▸ **TEXT SECTION**:
-=-=-=-=-

For Huygens, the bad part about that is, one channel didn't turn on, and so they didn't get all the images back. Because the way the spacecraft was set up, to get the data back, they had two communications channels. And one of the channels didn't get turned on for whatever technical glitch that happened, whether it was a software programming error or what. So we didn't get all the images back, but we got some. And so, as it came down, the spacecraft was rotating, and so the cameras were clicking. And it was supposed to collect three types of images, low-resolution, medium-resolution, and high-resolution. And as it came down, the resolution would increase, too. And so, we got some images, but we had to piece them together. And Annie and Randy did most of that work, and I just helped out a little with that.

Hargitai:

And is there any map sheet output from that project, or that's just a scientific paper that resulted?

-=-=-=-=-

▸ **BRIEF 1**: Output every line of the records as a numbered list, skipping any blank lines and omitting the pictures.
The records are separate from the Huygens passage and unrelated to it.

▸ **PROVIDED ENTRIES**:

-=-=-=-=-

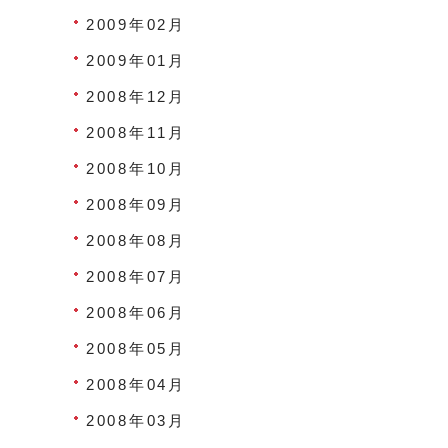
2009年02月
2009年01月
2008年12月
2008年11月
2008年10月
2008年09月
2008年08月
2008年07月
2008年06月
2008年05月
2008年04月
2008年03月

-=-=-=-=-

▸ **BRIEF 2**: In the Huygens passage, condense the paragraph beginning "For Huygens, the bad part" into a short bulleted list that keeps its main facts.

▸ **FINAL ANSWER 1**:
1. 2009年02月
2. 2009年01月
3. 2008年12月
4. 2008年11月
5. 2008年10月
6. 2008年09月
7. 2008年08月
8. 2008年07月
9. 2008年06月
10. 2008年05月
11. 2008年04月
12. 2008年03月

▸ **FINAL ANSWER 2**:
- Huygens had two communications channels for sending data back, but one failed to turn on because of a technical glitch, possibly a software programming error.
- As a result, only some of the images were returned.
- The spacecraft rotated as it descended while its cameras took pictures.
- It was meant to collect low-, medium-, and high-resolution images, with resolution increasing during descent.
- The returned images had to be pieced together, mostly by Annie and Randy, with some help from the speaker.